Canada, EU, China to co-host September climate meeting

In this photograph taken on August 11, 2017, Pakistani children cool themselves off in a stream during a hot day in Sibi, in Pakistan's southwestern Balochistan province. Scientists have warned that swathes of South Asia may be uninhabitable due to rising temperatures by 2100 -- and in the desert community of Sibi in southwest Balochistan province, where the mercury hit 52.4 degrees Celsius (126 Fahrenheit) this summer, it feels like they could be right. (AFP)

MONTREAL: Environmental ministers representing Canada, China and the European Union will co-host a meeting in Montreal later this month to move forward with the implementation of the Paris climate change agreement.
The ministerial meeting will include representatives from some 30 countries, according to Canada’s minister of environment and climate change, Catherine McKenna.
“This meeting brings together major economies and key climate actors to advance the implementation of the Paris Agreement and demonstrate continued commitment to global action on climate change,” she said in a statement.
The meeting follows US President Donald Trump’s announcement in June that the United States would abandon the painstakingly-negotiated 2015 global pact.

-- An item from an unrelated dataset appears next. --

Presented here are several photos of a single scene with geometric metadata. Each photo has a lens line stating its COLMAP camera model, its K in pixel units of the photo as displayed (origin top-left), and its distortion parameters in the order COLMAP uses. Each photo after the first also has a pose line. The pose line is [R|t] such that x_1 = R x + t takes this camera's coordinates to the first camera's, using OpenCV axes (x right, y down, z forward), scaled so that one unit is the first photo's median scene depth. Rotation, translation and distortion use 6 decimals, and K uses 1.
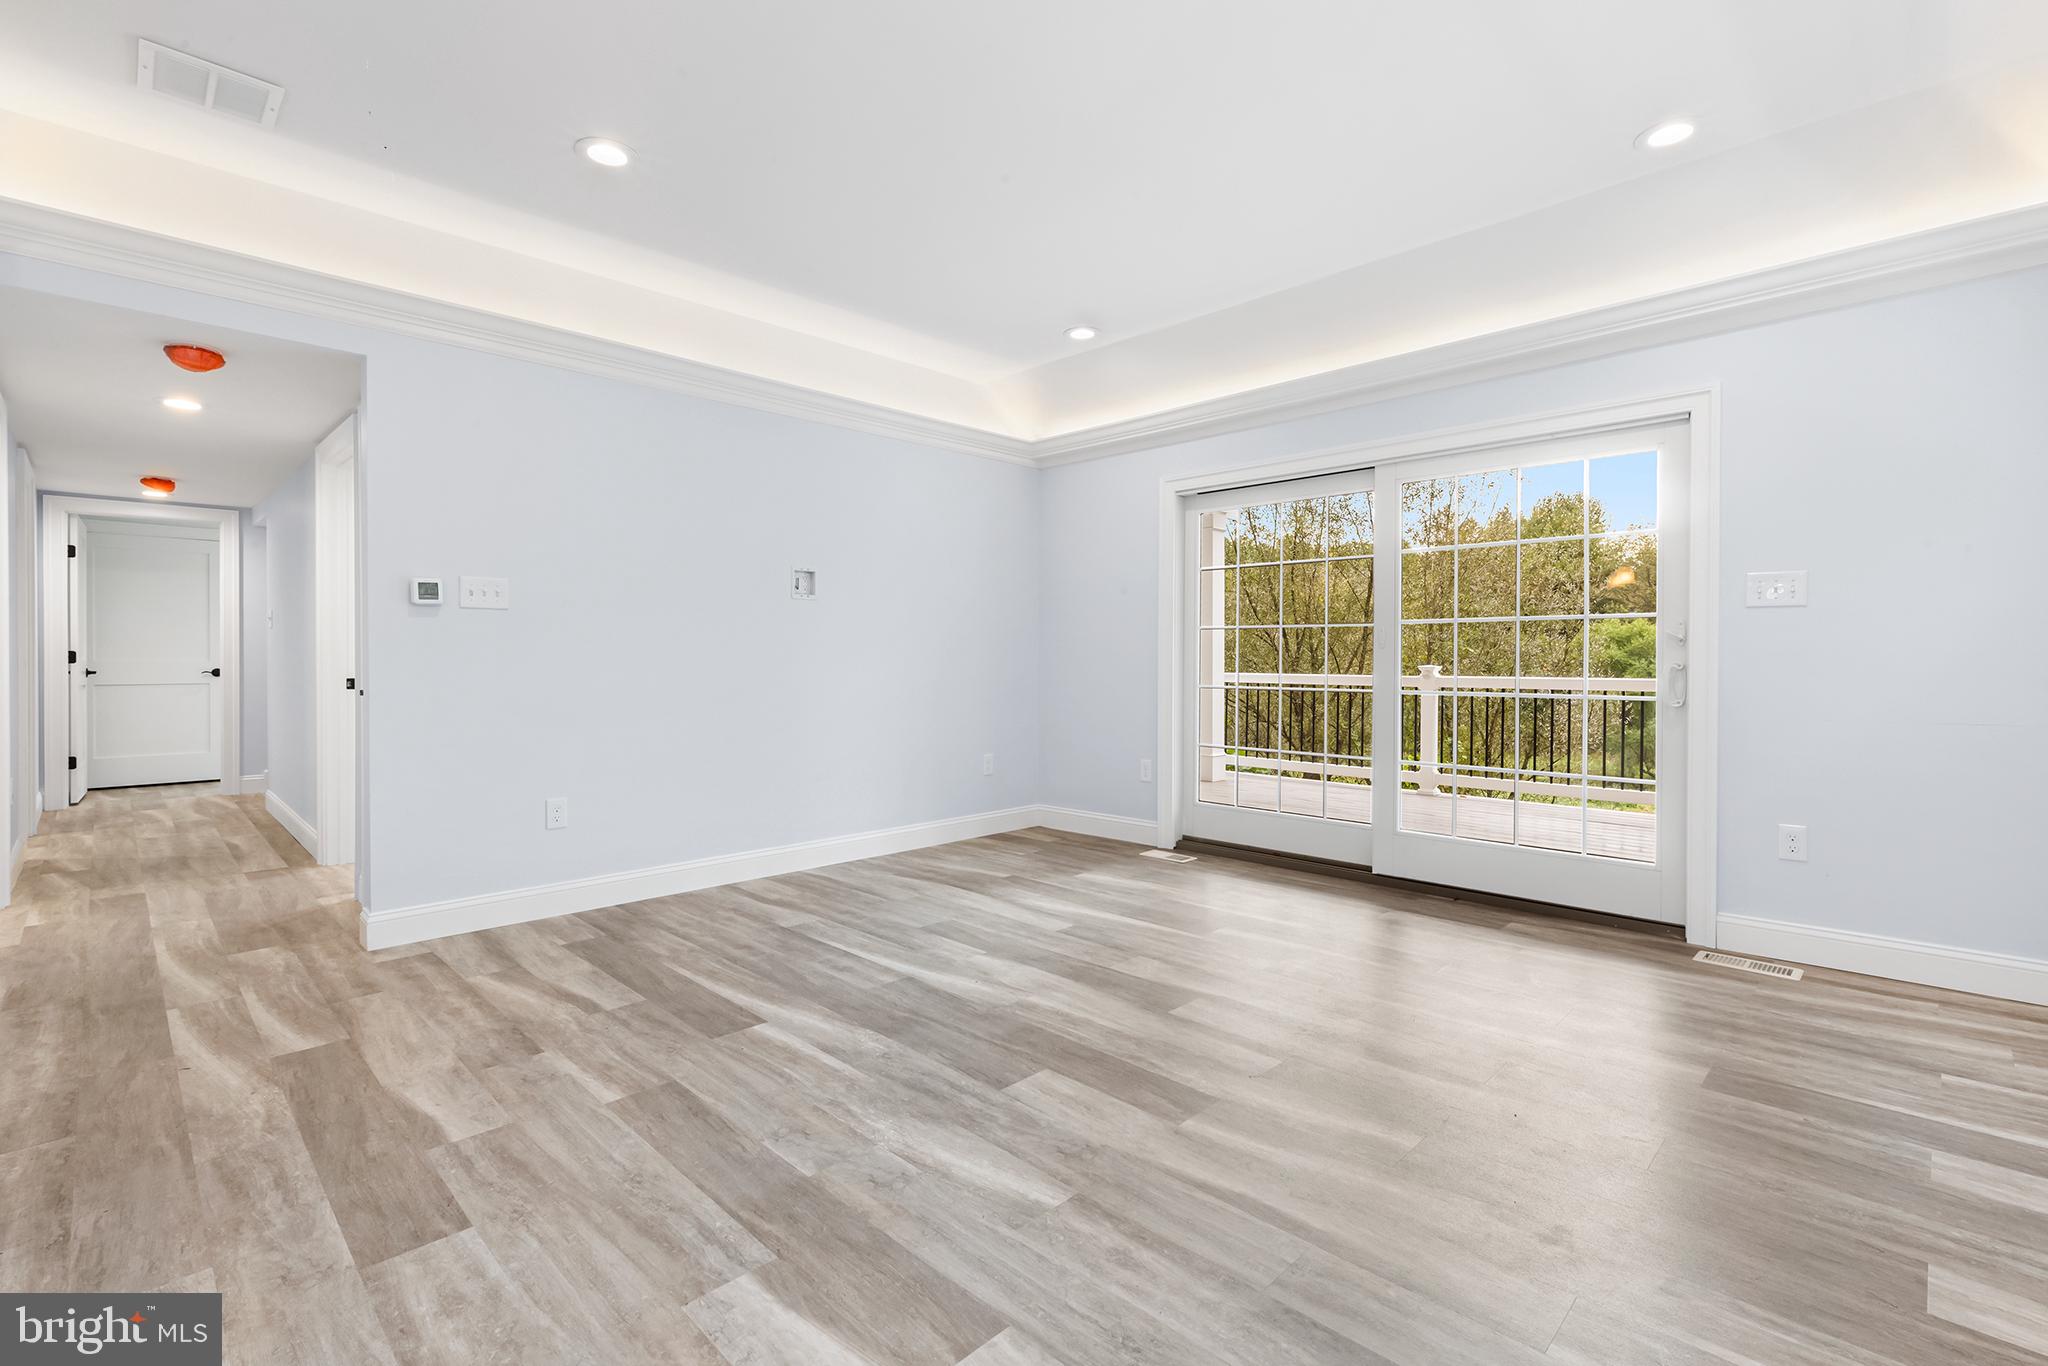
lens RADIAL K [[923.3, 0, 1033.8], [0, 923.3, 674.2], [0, 0, 1]] dist [0.003915, -0.000608]
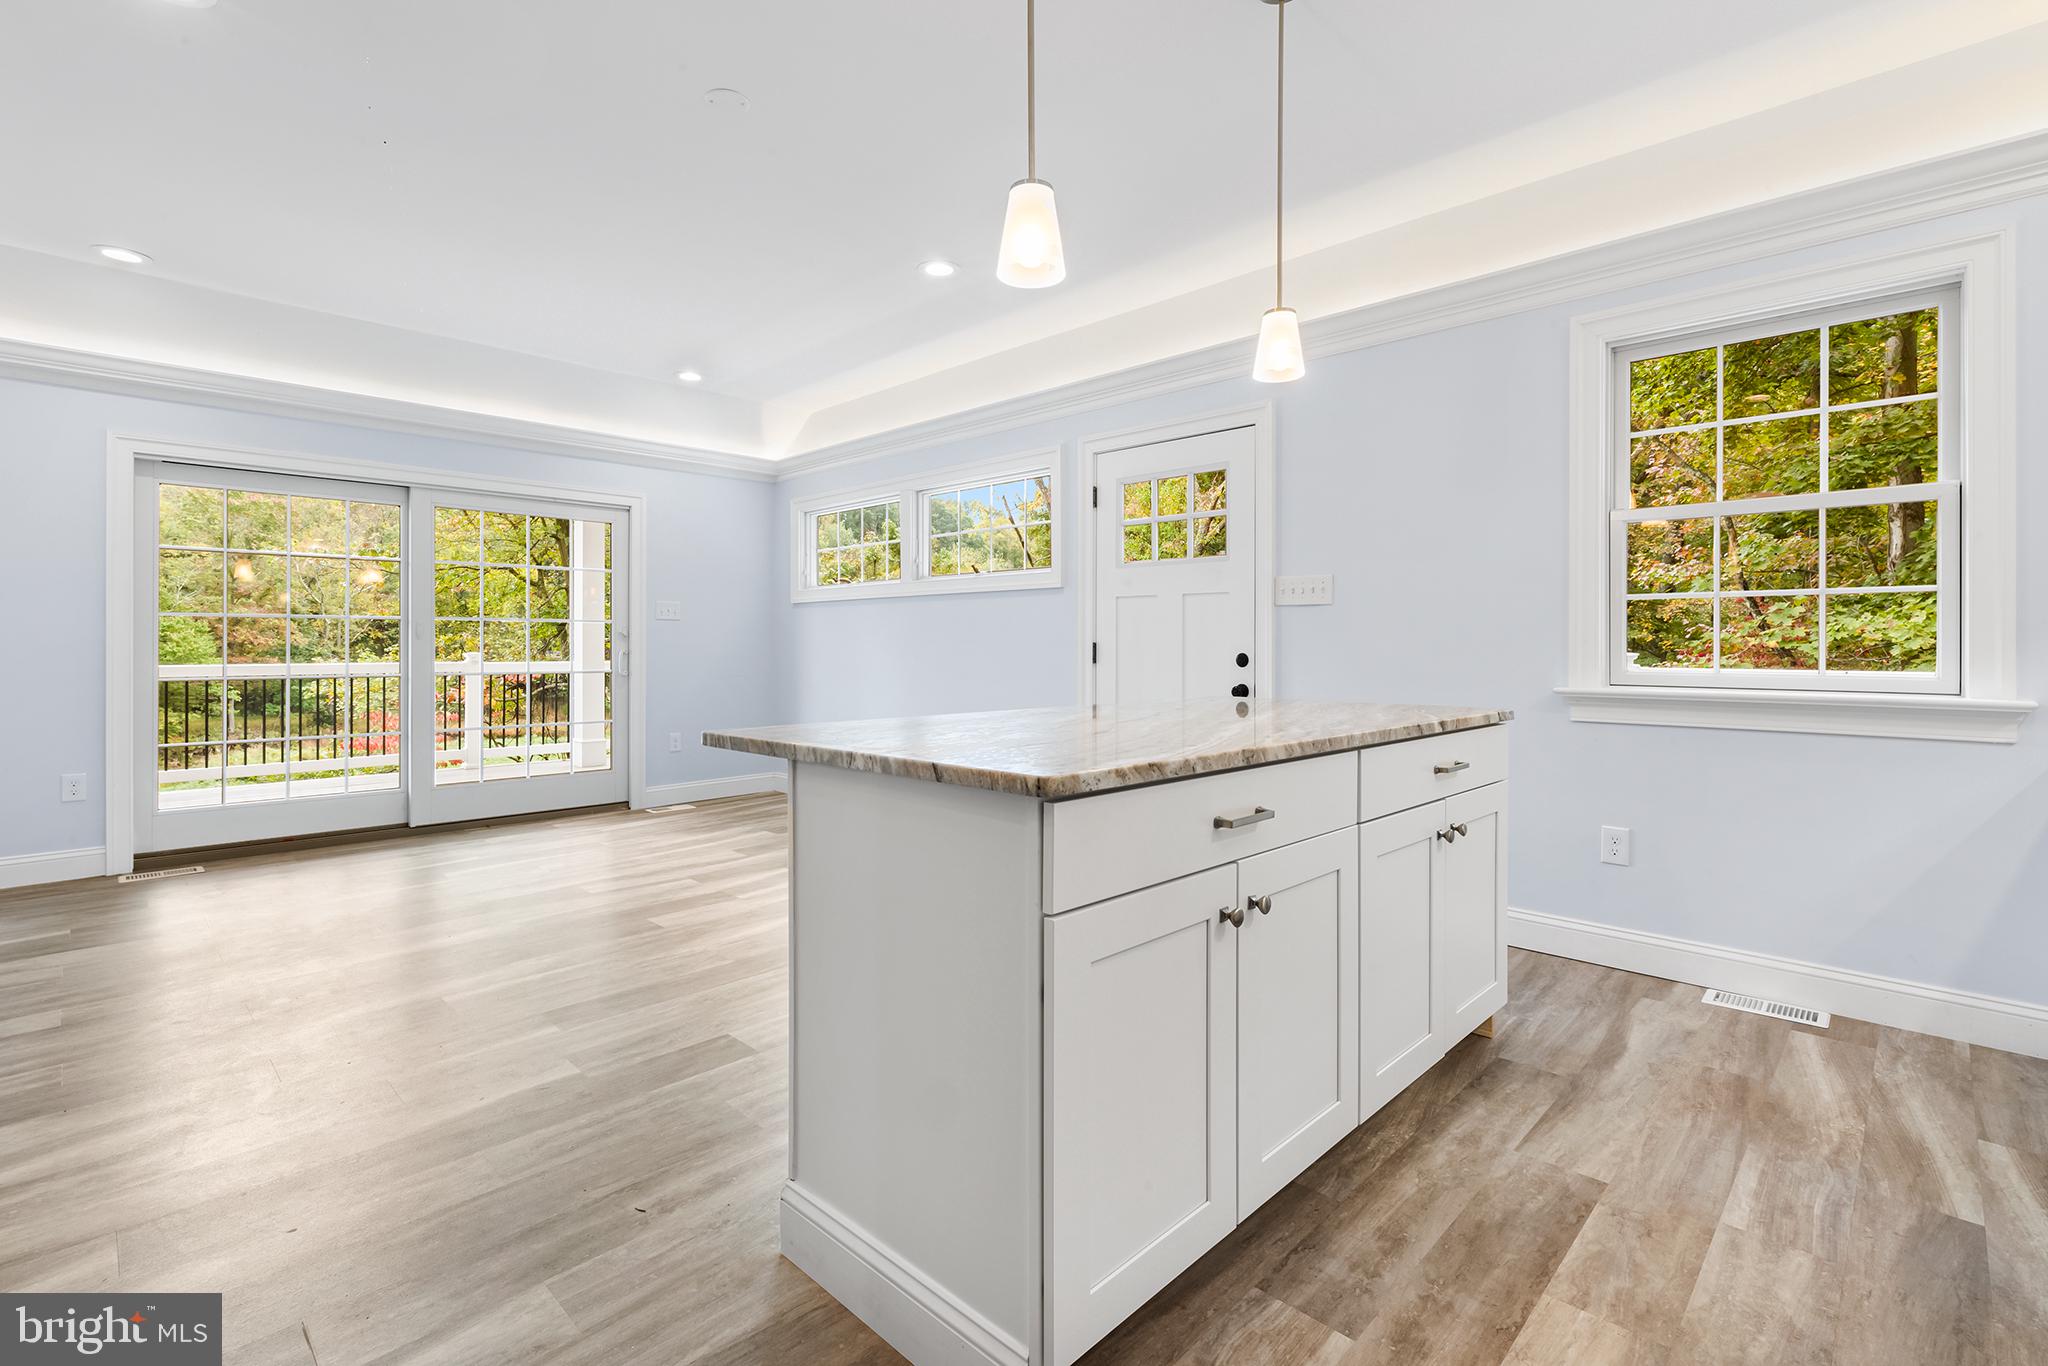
lens RADIAL K [[923.3, 0, 1038.5], [0, 923.3, 642.2], [0, 0, 1]] dist [0.003915, -0.000608]
pose [[-0.016152, 0.001039, 0.999869, -1.616948], [0.015130, 0.999885, -0.000795, -0.019059], [-0.999755, 0.015115, -0.016166, 0.395509]]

The accord commits signatories to efforts to reduce greenhouse gas emissions that cause global warming, which is blamed for melting ice caps and glaciers, rising sea levels and more violent weather events.
They vowed steps to keep the worldwide rise in temperatures “well below” two degrees Celsius (3.6 degrees Fahrenheit) from pre-industrial times and to “pursue efforts” to hold the increase under 1.5 degrees Celsius.
The Montreal meeting will precede an international summit slated to be held in France on December 12 to review progress on the climate accord.